**WORK ORDER**
Copy the records verbatim from their beginning through the line that contains "Reading left to", including that line.

**AVAILABLE DATA**

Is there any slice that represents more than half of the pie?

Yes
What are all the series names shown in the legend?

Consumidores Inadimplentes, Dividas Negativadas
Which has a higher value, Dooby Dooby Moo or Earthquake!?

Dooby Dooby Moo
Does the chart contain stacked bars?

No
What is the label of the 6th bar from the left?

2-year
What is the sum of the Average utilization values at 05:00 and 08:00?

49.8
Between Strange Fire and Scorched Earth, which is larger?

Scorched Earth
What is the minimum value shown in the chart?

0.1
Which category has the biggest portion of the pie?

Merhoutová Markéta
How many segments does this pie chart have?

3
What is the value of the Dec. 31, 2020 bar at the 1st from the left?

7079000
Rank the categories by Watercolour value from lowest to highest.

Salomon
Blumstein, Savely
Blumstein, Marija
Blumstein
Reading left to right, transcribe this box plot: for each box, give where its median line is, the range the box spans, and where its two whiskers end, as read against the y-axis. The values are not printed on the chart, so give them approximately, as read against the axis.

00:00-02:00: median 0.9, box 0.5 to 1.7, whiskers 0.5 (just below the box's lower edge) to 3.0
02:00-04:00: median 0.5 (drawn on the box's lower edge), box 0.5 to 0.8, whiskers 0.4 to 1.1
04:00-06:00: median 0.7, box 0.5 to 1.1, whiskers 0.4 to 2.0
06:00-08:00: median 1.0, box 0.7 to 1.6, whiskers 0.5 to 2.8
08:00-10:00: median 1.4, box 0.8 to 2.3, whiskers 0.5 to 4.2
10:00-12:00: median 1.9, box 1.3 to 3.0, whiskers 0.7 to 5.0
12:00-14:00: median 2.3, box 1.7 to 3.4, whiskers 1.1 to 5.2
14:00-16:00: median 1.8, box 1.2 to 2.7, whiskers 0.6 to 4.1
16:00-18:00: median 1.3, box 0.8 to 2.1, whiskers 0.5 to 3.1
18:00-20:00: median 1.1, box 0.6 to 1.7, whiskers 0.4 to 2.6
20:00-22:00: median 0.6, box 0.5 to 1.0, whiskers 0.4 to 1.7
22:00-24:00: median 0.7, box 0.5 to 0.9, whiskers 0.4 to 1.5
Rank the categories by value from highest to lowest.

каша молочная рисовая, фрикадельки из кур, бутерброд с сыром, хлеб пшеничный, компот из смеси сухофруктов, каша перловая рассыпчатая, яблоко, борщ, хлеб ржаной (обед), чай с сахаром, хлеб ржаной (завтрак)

**SOLUTION FOR THIS TASK**
Is there any slice that represents more than half of the pie?

Yes
What are all the series names shown in the legend?

Consumidores Inadimplentes, Dividas Negativadas
Which has a higher value, Dooby Dooby Moo or Earthquake!?

Dooby Dooby Moo
Does the chart contain stacked bars?

No
What is the label of the 6th bar from the left?

2-year
What is the sum of the Average utilization values at 05:00 and 08:00?

49.8
Between Strange Fire and Scorched Earth, which is larger?

Scorched Earth
What is the minimum value shown in the chart?

0.1
Which category has the biggest portion of the pie?

Merhoutová Markéta
How many segments does this pie chart have?

3
What is the value of the Dec. 31, 2020 bar at the 1st from the left?

7079000
Rank the categories by Watercolour value from lowest to highest.

Salomon
Blumstein, Savely
Blumstein, Marija
Blumstein
Reading left to right, transcribe this box plot: for each box, give where its median line is, the range the box spans, and where its two whiskers end, as read against the y-axis. The values are not printed on the chart, so give them approximately, as read against the axis.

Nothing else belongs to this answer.